Legend of the Mountain
aka 山中传奇 | Taiwan | 1979 | Un film de King Hu | Avec Shih Chun, Hsu Feng, Sylvia Chang, Tien Feng, Ng Ming-choi, Tung Lam, Rainbow Hsu, Wu Jia-xiang
Legend of the Mountain

Om mani padme hum. [1]

Un érudit démuni, Ho, est recruté par un temple pour recopier et corriger un sutra bouddhiste. Les moines se sont arrangés pour qu’il soit logé au calme dans un ancien fort où réside Monsieur Tsui, un ami du supérieur. Au cours de sa longue marche sylvestre pour rejoindre ce lieu, il s’assoupit dans un pavillon au bord du chemin. Après avoir repris sa route, Ho remarque un moine taoïste empruntant la même direction, mais aussi une jeune femme jouant de la flûte, qui se volatilise mystérieusement à son approche. Il passe sa première soirée en compagnie de Monsieur Tsui, de l’intendante de l’ancien général du fort et de sa fille, Melody. Ensorcelé par le tambour de cette dernière, il se réveille le lendemain sans souvenir de la soirée. Mauvaise surprise : il lui aurait déclaré sa flamme et se trouve dans l’obligation de l’épouser. L’érudit ne s’apercevra qu’il est entouré d’esprits qu’au moment où il s’apprête à achever son travail. Le sutra est l’objet de leur convoitise car il leur permettra de se réincarner.

Cette histoire vous rappelle quelque chose ? Et pour cause ! Tsui Hark s’en est inspiré pour sa production Histoires de fantômes chinois. Le réalisateur hongkongais est par certains côtés le fils spirituel de King Hu. Tous les deux rendent hommage, en homme de leur époque, à la culture chinoise et ont renouvelé le genre du Wu Xia Pian. Tsui Hark récidivera plus tard en produisant (et sans doute réalisant) L’auberge du dragon, remake d’un autre film du maître, Dragon Inn. Entre temps, leur essai de collaboration sur The Swordsman échouera.

Avec 190 minutes au chronomètre, le film présenté à la cinémathèque était la version director’s cut. Legend of the Mountain est malheureusement allongé et alourdi par un flash-back narrant par le menu le sort des futurs fantômes. Il casse la dynamique du film alors que je me laissais porter par son ambiance et les péripéties connues par Ho, même si elles peuvent paraître naïves. Le film rebondit ensuite lors du violent affrontement entre le moine taoïste et la revenante, illustré avec force d’effets pyrotechniques.

Si King Hu est célèbre pour son cycle sur les tavernes (L’hirondelle d’or, Dragon Inn, Anger et L’auberge du printemps), réalisations dans lesquelles l’essentiel de l’action se joue à huis clos, il l’est également par l’atmosphère élégiaque de ses films.

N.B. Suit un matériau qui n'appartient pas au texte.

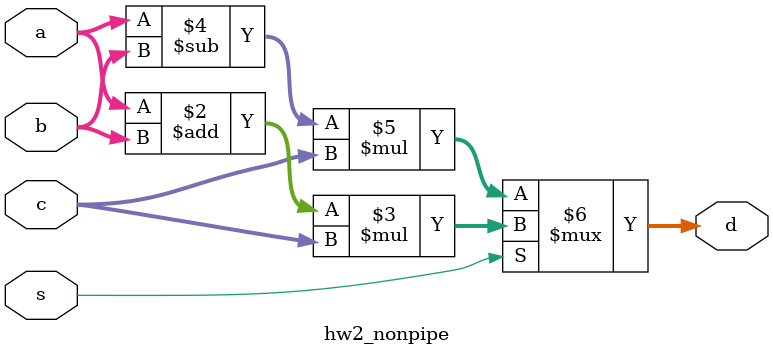
<source format=v>
module hw2_nonpipe (input [7:0] a, b, c, input s, output [15:0] d);
    assign d = (s == 1) ? (a + b) * c : (a - b) * c;
endmodule
</source>
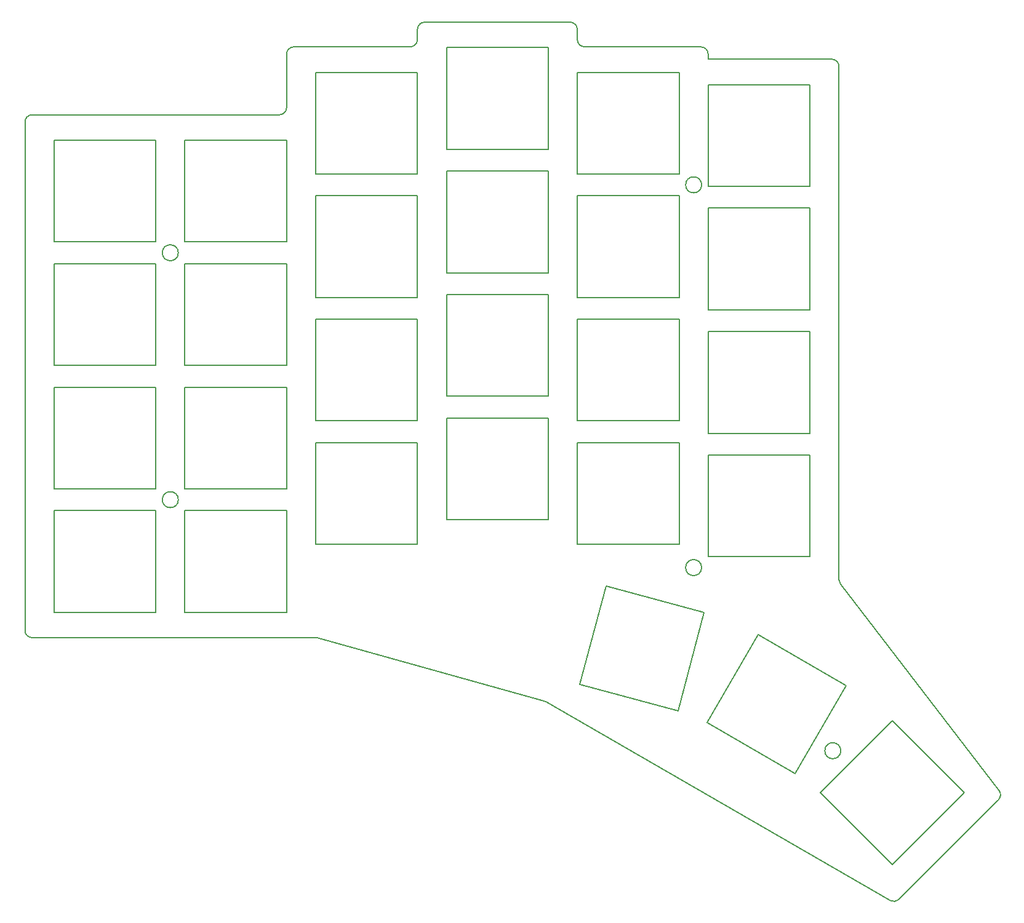
<source format=gm1>
G04 #@! TF.GenerationSoftware,KiCad,Pcbnew,8.0.8+1*
G04 #@! TF.CreationDate,2025-03-13T20:36:28+00:00*
G04 #@! TF.ProjectId,top_plate,746f705f-706c-4617-9465-2e6b69636164,0.1*
G04 #@! TF.SameCoordinates,Original*
G04 #@! TF.FileFunction,Profile,NP*
%FSLAX46Y46*%
G04 Gerber Fmt 4.6, Leading zero omitted, Abs format (unit mm)*
G04 Created by KiCad (PCBNEW 8.0.8+1) date 2025-03-13 20:36:28*
%MOMM*%
%LPD*%
G01*
G04 APERTURE LIST*
G04 #@! TA.AperFunction,Profile*
%ADD10C,0.150000*%
G04 #@! TD*
G04 APERTURE END LIST*
D10*
X39000000Y-159500000D02*
X39000000Y-89500000D01*
X40000000Y-88500000D02*
X74000000Y-88500000D01*
X75000000Y-87500000D02*
X75000000Y-80150000D01*
X76000000Y-79150000D02*
X92000000Y-79150000D01*
X93000000Y-78150000D02*
X93000000Y-76750000D01*
X94000000Y-75750000D02*
X114000000Y-75750000D01*
X115000000Y-76750000D02*
X115000000Y-78150000D01*
X116000000Y-79150000D02*
X132000000Y-79150000D01*
X133000000Y-80150000D02*
X133000000Y-80850000D01*
X133000000Y-80850000D02*
X150000000Y-80850000D01*
X151000000Y-81850000D02*
X151000000Y-152510318D01*
X151206896Y-153119404D02*
X173017912Y-181520029D01*
X172931915Y-182836221D02*
X159245626Y-196522510D01*
X158038520Y-196681428D02*
X110660495Y-169327713D01*
X110428144Y-169230222D02*
X79131338Y-160536484D01*
X78863689Y-160500000D02*
X40000000Y-160500000D01*
X39000000Y-89500000D02*
G75*
G02*
X40000000Y-88500000I1000000J0D01*
G01*
X75000000Y-87500000D02*
G75*
G02*
X74000000Y-88500000I-1000000J0D01*
G01*
X75000000Y-80150000D02*
G75*
G02*
X76000000Y-79150000I1000000J0D01*
G01*
X93000000Y-78150000D02*
G75*
G02*
X92000000Y-79150000I-1000000J0D01*
G01*
X93000000Y-76750000D02*
G75*
G02*
X94000000Y-75750000I1000000J0D01*
G01*
X114000000Y-75750000D02*
G75*
G02*
X115000000Y-76750000I0J-1000000D01*
G01*
X116000000Y-79150000D02*
G75*
G02*
X115000000Y-78150000I0J1000000D01*
G01*
X132000000Y-79150000D02*
G75*
G02*
X133000000Y-80150000I0J-1000000D01*
G01*
X150000000Y-80850000D02*
G75*
G02*
X151000000Y-81850000I0J-1000000D01*
G01*
X151206896Y-153119404D02*
G75*
G02*
X150999989Y-152510318I793104J609104D01*
G01*
X173017912Y-181520029D02*
G75*
G02*
X172931902Y-182836208I-793112J-609071D01*
G01*
X159245626Y-196522510D02*
G75*
G02*
X158038508Y-196681448I-707126J707110D01*
G01*
X110428144Y-169230222D02*
G75*
G02*
X110660494Y-169327715I-267644J-963478D01*
G01*
X78863689Y-160500000D02*
G75*
G02*
X79131339Y-160536481I11J-1000000D01*
G01*
X40000000Y-160500000D02*
G75*
G02*
X39000000Y-159500000I0J1000000D01*
G01*
X43000000Y-157000000D02*
X57000000Y-157000000D01*
X57000000Y-157000000D02*
X57000000Y-143000000D01*
X57000000Y-143000000D02*
X43000000Y-143000000D01*
X43000000Y-143000000D02*
X43000000Y-157000000D01*
X43000000Y-140000000D02*
X57000000Y-140000000D01*
X57000000Y-140000000D02*
X57000000Y-126000000D01*
X57000000Y-126000000D02*
X43000000Y-126000000D01*
X43000000Y-126000000D02*
X43000000Y-140000000D01*
X43000000Y-123000000D02*
X57000000Y-123000000D01*
X57000000Y-123000000D02*
X57000000Y-109000000D01*
X57000000Y-109000000D02*
X43000000Y-109000000D01*
X43000000Y-109000000D02*
X43000000Y-123000000D01*
X43000000Y-106000000D02*
X57000000Y-106000000D01*
X57000000Y-106000000D02*
X57000000Y-92000000D01*
X57000000Y-92000000D02*
X43000000Y-92000000D01*
X43000000Y-92000000D02*
X43000000Y-106000000D01*
X61000000Y-157000000D02*
X75000000Y-157000000D01*
X75000000Y-157000000D02*
X75000000Y-143000000D01*
X75000000Y-143000000D02*
X61000000Y-143000000D01*
X61000000Y-143000000D02*
X61000000Y-157000000D01*
X61000000Y-140000000D02*
X75000000Y-140000000D01*
X75000000Y-140000000D02*
X75000000Y-126000000D01*
X75000000Y-126000000D02*
X61000000Y-126000000D01*
X61000000Y-126000000D02*
X61000000Y-140000000D01*
X61000000Y-123000000D02*
X75000000Y-123000000D01*
X75000000Y-123000000D02*
X75000000Y-109000000D01*
X75000000Y-109000000D02*
X61000000Y-109000000D01*
X61000000Y-109000000D02*
X61000000Y-123000000D01*
X61000000Y-106000000D02*
X75000000Y-106000000D01*
X75000000Y-106000000D02*
X75000000Y-92000000D01*
X75000000Y-92000000D02*
X61000000Y-92000000D01*
X61000000Y-92000000D02*
X61000000Y-106000000D01*
X79000000Y-147650000D02*
X93000000Y-147650000D01*
X93000000Y-147650000D02*
X93000000Y-133650000D01*
X93000000Y-133650000D02*
X79000000Y-133650000D01*
X79000000Y-133650000D02*
X79000000Y-147650000D01*
X79000000Y-130650000D02*
X93000000Y-130650000D01*
X93000000Y-130650000D02*
X93000000Y-116650000D01*
X93000000Y-116650000D02*
X79000000Y-116650000D01*
X79000000Y-116650000D02*
X79000000Y-130650000D01*
X79000000Y-113650000D02*
X93000000Y-113650000D01*
X93000000Y-113650000D02*
X93000000Y-99650000D01*
X93000000Y-99650000D02*
X79000000Y-99650000D01*
X79000000Y-99650000D02*
X79000000Y-113650000D01*
X79000000Y-96650000D02*
X93000000Y-96650000D01*
X93000000Y-96650000D02*
X93000000Y-82650000D01*
X93000000Y-82650000D02*
X79000000Y-82650000D01*
X79000000Y-82650000D02*
X79000000Y-96650000D01*
X97000000Y-144250000D02*
X111000000Y-144250000D01*
X111000000Y-144250000D02*
X111000000Y-130250000D01*
X111000000Y-130250000D02*
X97000000Y-130250000D01*
X97000000Y-130250000D02*
X97000000Y-144250000D01*
X97000000Y-127250000D02*
X111000000Y-127250000D01*
X111000000Y-127250000D02*
X111000000Y-113250000D01*
X111000000Y-113250000D02*
X97000000Y-113250000D01*
X97000000Y-113250000D02*
X97000000Y-127250000D01*
X97000000Y-110250000D02*
X111000000Y-110250000D01*
X111000000Y-110250000D02*
X111000000Y-96250000D01*
X111000000Y-96250000D02*
X97000000Y-96250000D01*
X97000000Y-96250000D02*
X97000000Y-110250000D01*
X97000000Y-93250000D02*
X111000000Y-93250000D01*
X111000000Y-93250000D02*
X111000000Y-79250000D01*
X111000000Y-79250000D02*
X97000000Y-79250000D01*
X97000000Y-79250000D02*
X97000000Y-93250000D01*
X115000000Y-147650000D02*
X129000000Y-147650000D01*
X129000000Y-147650000D02*
X129000000Y-133650000D01*
X129000000Y-133650000D02*
X115000000Y-133650000D01*
X115000000Y-133650000D02*
X115000000Y-147650000D01*
X115000000Y-130650000D02*
X129000000Y-130650000D01*
X129000000Y-130650000D02*
X129000000Y-116650000D01*
X129000000Y-116650000D02*
X115000000Y-116650000D01*
X115000000Y-116650000D02*
X115000000Y-130650000D01*
X115000000Y-113650000D02*
X129000000Y-113650000D01*
X129000000Y-113650000D02*
X129000000Y-99650000D01*
X129000000Y-99650000D02*
X115000000Y-99650000D01*
X115000000Y-99650000D02*
X115000000Y-113650000D01*
X115000000Y-96650000D02*
X129000000Y-96650000D01*
X129000000Y-96650000D02*
X129000000Y-82650000D01*
X129000000Y-82650000D02*
X115000000Y-82650000D01*
X115000000Y-82650000D02*
X115000000Y-96650000D01*
X133000000Y-149350000D02*
X147000000Y-149350000D01*
X147000000Y-149350000D02*
X147000000Y-135350000D01*
X147000000Y-135350000D02*
X133000000Y-135350000D01*
X133000000Y-135350000D02*
X133000000Y-149350000D01*
X133000000Y-132350000D02*
X147000000Y-132350000D01*
X147000000Y-132350000D02*
X147000000Y-118350000D01*
X147000000Y-118350000D02*
X133000000Y-118350000D01*
X133000000Y-118350000D02*
X133000000Y-132350000D01*
X133000000Y-115350000D02*
X147000000Y-115350000D01*
X147000000Y-115350000D02*
X147000000Y-101350000D01*
X147000000Y-101350000D02*
X133000000Y-101350000D01*
X133000000Y-101350000D02*
X133000000Y-115350000D01*
X133000000Y-98350000D02*
X147000000Y-98350000D01*
X147000000Y-98350000D02*
X147000000Y-84350000D01*
X147000000Y-84350000D02*
X133000000Y-84350000D01*
X133000000Y-84350000D02*
X133000000Y-98350000D01*
X115320080Y-166918749D02*
X128843042Y-170542216D01*
X128843042Y-170542216D02*
X132466508Y-157019254D01*
X132466508Y-157019254D02*
X118943547Y-153395788D01*
X118943547Y-153395788D02*
X115320080Y-166918749D01*
X132868716Y-172209705D02*
X144993071Y-179209705D01*
X144993071Y-179209705D02*
X151993071Y-167085349D01*
X151993071Y-167085349D02*
X139868716Y-160085349D01*
X139868716Y-160085349D02*
X132868716Y-172209705D01*
X148449996Y-181862296D02*
X158349491Y-191761791D01*
X158349491Y-191761791D02*
X168248986Y-181862296D01*
X168248986Y-181862296D02*
X158349491Y-171962801D01*
X158349491Y-171962801D02*
X148449996Y-181862296D01*
X60100000Y-107500000D02*
G75*
G02*
X57900000Y-107500000I-1100000J0D01*
G01*
X57900000Y-107500000D02*
G75*
G02*
X60100000Y-107500000I1100000J0D01*
G01*
X60100000Y-141500000D02*
G75*
G02*
X57900000Y-141500000I-1100000J0D01*
G01*
X57900000Y-141500000D02*
G75*
G02*
X60100000Y-141500000I1100000J0D01*
G01*
X132100000Y-98150000D02*
G75*
G02*
X129900000Y-98150000I-1100000J0D01*
G01*
X129900000Y-98150000D02*
G75*
G02*
X132100000Y-98150000I1100000J0D01*
G01*
X132100000Y-150850000D02*
G75*
G02*
X129900000Y-150850000I-1100000J0D01*
G01*
X129900000Y-150850000D02*
G75*
G02*
X132100000Y-150850000I1100000J0D01*
G01*
X151247052Y-176064021D02*
G75*
G02*
X149047052Y-176064021I-1100000J0D01*
G01*
X149047052Y-176064021D02*
G75*
G02*
X151247052Y-176064021I1100000J0D01*
G01*
M02*

</source>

L’amorce de Legend of the Mountain est très contemplative. King Hu montre de saisissants paysages naturels inspirés clairement des peintures chinoises classiques : hauteurs baignées dans la brume, très haute chute d’eau... La nature est montrée dans ce qu’elle a de plus paradisiaque, de plus harmonieux. L’association avec Terence Malick, dont les films baignent dans une philosophie panthéiste, m’a paru évidente.

Un film sur l’illusion

Le lettré pourra sembler bien crédule de vivre sans s’en douter parmi des fantômes. Cependant, sans dévoiler un passage discret mais clé du film, le spectateur l’est tout autant. De même que Ho, il ne découvrira la supercherie qu’à la fin. Dans ce film qui tourne autour du Bouddhisme [2], avec sa soutra aux pouvoirs extraordinaires, King Hu établit un parallèle entre cette religion et le cinéma, qui a lui aussi l’illusion comme principe fondateur.

Le cinématographe, comme il est appelé est au moment de sa création, est alors un art forain comme Martin Scorcese l’a rappelé avec Hugo Cabret, son film-déclaration d’amour au cinéma. Il y met en scène Georges Méliès qui avant de devenir un cinéaste était un illusionniste. Son génie est d’avoir compris tout le parti qu’il pourrait tirer de cette formidable machine à rêves.

Kizushii, le 29.02.2012 | Taiwan

Legend of the Mountain a été projeté à la Cinémathèque Française dans le cadre de la rétrospective King Hu, qui s’est y tenue du 8 au 27 février 2012.

[1] Mantra bouddhique qui confère une protection contre toutes sortes d’influences négatives.

[2] Un des grands principes de cette philosophie est que le monde humain, les choses, les pensées que nous tenons pour réels sont dénués de véritable existence et constituent de pures illusions.